Practitioners and clients alike should closely follow these cases and be prepared to reassess the potential risks and benefits of seeking or defending against such damages at trial and on appeal in the wake of the impending decisions.

Tragic Accidents, Record Jury Verdicts

In Gregory, a jury awarded more than $15 million for surviving family members’ mental anguish and loss of companionship in a wrongful-death case stemming from a series of deadly multi-vehicle collisions on black ice.

In United Rentals, a jury awarded $5 million for the decedent’s pain and mental anguish in a wrongful-death case involving a split-second accident by which a tractor-trailer carrying a too-tall boom lift collided with an overpass and caused massive concrete beams to fall on a nearby truck, crushing its driver.

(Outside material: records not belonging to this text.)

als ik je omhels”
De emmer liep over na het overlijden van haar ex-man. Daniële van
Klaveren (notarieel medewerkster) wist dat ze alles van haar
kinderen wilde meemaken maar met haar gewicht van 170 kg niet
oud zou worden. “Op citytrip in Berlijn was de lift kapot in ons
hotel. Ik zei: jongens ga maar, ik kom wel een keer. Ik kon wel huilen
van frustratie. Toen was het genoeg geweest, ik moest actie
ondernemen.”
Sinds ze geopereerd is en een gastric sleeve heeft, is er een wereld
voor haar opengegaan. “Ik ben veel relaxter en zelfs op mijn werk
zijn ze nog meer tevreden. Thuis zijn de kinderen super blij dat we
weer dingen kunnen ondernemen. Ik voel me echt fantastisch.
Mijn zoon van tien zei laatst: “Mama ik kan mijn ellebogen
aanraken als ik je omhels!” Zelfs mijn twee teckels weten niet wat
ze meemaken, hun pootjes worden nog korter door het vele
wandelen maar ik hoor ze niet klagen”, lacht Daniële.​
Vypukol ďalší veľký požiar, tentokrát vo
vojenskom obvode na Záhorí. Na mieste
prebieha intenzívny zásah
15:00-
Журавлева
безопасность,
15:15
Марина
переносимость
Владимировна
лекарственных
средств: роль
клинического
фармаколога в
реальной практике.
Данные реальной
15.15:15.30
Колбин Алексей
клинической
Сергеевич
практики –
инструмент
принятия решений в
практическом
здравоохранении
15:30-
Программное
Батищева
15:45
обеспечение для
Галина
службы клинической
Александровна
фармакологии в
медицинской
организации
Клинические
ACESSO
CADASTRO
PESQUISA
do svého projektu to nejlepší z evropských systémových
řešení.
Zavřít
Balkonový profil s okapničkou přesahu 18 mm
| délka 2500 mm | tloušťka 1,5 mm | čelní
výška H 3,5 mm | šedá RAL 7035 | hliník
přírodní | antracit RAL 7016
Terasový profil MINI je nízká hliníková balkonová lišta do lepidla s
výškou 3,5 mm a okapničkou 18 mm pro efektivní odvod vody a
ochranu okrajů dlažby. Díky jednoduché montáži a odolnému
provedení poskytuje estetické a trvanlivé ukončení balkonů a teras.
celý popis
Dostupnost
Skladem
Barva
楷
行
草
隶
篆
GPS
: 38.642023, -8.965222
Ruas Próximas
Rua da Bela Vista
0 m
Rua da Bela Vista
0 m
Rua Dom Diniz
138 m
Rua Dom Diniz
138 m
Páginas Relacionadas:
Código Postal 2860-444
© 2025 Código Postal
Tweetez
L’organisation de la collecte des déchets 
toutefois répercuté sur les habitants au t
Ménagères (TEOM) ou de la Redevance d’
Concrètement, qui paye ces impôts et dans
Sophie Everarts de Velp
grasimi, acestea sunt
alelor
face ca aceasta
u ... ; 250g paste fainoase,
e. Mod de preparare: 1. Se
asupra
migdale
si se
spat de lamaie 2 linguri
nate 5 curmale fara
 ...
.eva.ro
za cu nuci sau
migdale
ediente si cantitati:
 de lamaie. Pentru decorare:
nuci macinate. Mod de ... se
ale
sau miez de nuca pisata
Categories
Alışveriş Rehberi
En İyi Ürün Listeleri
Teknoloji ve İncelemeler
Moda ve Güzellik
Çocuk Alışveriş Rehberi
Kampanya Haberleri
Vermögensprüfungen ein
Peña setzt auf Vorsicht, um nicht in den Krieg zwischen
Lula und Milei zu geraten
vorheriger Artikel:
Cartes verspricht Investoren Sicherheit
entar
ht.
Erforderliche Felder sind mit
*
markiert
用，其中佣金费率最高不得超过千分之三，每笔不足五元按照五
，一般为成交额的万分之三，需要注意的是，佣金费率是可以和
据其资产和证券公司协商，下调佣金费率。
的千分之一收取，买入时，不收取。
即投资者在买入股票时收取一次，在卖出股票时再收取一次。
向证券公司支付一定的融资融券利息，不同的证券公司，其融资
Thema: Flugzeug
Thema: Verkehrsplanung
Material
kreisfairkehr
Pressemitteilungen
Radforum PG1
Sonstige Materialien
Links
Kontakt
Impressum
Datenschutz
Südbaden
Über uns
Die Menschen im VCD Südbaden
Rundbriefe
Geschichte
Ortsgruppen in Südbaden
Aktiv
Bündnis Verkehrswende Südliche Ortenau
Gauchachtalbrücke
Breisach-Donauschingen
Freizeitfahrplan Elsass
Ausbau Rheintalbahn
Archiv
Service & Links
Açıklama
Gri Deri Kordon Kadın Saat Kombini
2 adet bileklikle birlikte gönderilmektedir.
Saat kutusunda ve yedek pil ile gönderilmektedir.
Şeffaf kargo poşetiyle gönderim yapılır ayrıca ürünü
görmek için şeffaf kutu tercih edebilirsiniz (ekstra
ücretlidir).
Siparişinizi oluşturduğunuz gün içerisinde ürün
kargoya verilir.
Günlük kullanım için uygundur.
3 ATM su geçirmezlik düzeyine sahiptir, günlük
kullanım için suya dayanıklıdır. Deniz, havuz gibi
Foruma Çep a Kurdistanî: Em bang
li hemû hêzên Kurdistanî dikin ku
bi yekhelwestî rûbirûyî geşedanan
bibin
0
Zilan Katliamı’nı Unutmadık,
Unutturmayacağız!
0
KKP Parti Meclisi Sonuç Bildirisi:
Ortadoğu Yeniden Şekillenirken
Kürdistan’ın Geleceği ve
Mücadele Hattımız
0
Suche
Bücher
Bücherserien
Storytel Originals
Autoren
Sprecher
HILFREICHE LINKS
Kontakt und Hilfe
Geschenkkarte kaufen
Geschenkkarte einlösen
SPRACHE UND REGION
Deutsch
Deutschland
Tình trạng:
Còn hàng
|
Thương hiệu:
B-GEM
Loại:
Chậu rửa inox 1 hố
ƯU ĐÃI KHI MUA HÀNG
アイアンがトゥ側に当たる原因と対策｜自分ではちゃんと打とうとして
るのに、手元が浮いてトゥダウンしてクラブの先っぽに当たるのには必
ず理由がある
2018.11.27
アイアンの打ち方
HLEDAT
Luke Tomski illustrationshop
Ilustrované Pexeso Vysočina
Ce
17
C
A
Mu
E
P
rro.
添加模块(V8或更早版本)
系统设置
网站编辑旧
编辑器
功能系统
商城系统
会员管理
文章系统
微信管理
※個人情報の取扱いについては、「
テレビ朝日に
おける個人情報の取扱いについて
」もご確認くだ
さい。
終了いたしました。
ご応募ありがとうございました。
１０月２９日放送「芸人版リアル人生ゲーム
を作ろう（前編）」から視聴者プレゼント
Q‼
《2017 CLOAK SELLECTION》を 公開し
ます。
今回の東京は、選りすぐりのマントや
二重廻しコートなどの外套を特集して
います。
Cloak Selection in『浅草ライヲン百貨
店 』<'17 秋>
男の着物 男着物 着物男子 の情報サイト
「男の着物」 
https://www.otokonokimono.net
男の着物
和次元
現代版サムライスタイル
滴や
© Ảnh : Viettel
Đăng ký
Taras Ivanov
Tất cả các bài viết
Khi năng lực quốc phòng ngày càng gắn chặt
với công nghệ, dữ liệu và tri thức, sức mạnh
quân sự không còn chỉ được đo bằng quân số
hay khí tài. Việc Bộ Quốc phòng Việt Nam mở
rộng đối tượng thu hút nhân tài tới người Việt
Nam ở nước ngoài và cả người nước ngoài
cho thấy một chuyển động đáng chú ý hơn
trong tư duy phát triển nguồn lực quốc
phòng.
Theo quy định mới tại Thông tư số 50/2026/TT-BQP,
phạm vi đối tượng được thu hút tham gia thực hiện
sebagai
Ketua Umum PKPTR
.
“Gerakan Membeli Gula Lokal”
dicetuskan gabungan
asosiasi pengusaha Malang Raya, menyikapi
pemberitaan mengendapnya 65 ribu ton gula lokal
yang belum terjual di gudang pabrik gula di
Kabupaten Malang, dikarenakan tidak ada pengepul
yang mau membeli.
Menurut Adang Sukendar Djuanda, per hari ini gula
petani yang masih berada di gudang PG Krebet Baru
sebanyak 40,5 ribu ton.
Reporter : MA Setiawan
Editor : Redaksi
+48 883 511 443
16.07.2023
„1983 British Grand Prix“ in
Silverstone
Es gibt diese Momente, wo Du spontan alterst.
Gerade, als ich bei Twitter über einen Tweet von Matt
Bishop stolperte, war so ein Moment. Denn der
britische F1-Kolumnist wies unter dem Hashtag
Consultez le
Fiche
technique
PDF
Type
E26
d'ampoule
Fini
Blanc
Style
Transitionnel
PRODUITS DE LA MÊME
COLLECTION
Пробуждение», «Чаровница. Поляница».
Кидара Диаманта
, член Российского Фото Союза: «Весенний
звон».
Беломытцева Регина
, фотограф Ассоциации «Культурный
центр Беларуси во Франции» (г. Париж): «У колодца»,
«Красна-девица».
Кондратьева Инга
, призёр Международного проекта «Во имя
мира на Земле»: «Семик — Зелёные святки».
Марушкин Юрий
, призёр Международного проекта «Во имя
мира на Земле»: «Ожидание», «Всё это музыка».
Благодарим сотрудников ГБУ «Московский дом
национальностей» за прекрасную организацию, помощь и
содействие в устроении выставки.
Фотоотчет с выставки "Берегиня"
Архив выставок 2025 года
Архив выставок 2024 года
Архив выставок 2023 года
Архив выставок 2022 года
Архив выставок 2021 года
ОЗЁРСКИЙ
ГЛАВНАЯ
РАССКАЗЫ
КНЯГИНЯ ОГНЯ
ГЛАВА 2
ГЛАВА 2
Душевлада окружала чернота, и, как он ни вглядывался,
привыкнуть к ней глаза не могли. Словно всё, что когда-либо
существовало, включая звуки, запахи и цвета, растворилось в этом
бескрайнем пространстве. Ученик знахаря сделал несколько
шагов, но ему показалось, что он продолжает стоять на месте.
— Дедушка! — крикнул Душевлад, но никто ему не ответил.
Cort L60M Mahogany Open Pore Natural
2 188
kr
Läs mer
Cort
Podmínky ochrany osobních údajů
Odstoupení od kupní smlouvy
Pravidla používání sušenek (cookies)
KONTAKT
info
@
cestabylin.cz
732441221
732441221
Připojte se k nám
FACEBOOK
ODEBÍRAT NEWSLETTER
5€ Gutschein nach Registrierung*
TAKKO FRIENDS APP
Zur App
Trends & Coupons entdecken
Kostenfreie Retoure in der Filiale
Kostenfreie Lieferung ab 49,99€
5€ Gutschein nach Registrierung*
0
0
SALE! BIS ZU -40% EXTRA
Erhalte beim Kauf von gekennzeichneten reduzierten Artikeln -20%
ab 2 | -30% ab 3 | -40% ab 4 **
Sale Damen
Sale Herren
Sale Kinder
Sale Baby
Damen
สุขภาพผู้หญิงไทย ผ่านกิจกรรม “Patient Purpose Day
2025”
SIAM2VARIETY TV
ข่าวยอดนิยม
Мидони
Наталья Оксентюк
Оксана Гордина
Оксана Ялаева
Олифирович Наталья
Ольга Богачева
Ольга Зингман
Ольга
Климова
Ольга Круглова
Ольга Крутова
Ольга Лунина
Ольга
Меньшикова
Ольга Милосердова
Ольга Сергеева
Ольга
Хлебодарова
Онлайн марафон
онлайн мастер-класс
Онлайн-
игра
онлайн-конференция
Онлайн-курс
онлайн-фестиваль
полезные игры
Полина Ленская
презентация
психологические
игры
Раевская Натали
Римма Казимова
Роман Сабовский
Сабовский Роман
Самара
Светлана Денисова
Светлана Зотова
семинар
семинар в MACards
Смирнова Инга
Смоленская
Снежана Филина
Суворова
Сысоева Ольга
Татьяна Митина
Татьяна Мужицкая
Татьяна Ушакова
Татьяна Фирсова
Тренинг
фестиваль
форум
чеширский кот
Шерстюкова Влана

In both cases, the Fifth Court of Appeals in Dallas affirmed the award with dissenting opinions asking the Texas Supreme Court for guidance on how to assess excessiveness for non-economic damages awards. The Texas Supreme Court heard oral argument in United Rentals on November 30, 2022, and heard oral argument in Gregory on January 31, 2023.

What Standards?

For mental anguish, the Texas Supreme Court has long required a finding of mental anguish to be supported with either direct evidence of the “nature, duration, or severity” of the anguish, or other evidence of a “high degree of mental pain and distress” that is “more than mere worry, anxiety, vexation, embarrassment, or anger.”

However, the Texas Supreme Court has never addressed whether to apply this standard to evaluate the amount of damages awarded for mental anguish as opposed to the fact of it, or articulated how the courts of appeals must conduct a “meaningful review” of similar non-economic damages awards generally. Most notably, some advocates have proposed that Texas courts be required to reference the amount of damages awarded in similar cases for similar injuries to determine whether a particular damages award can be affirmed.

The Texas Supreme Court is likely to provide new guidance about what evidence or metrics must support a non-economic damages award, and how such awards must be reviewed on appeal.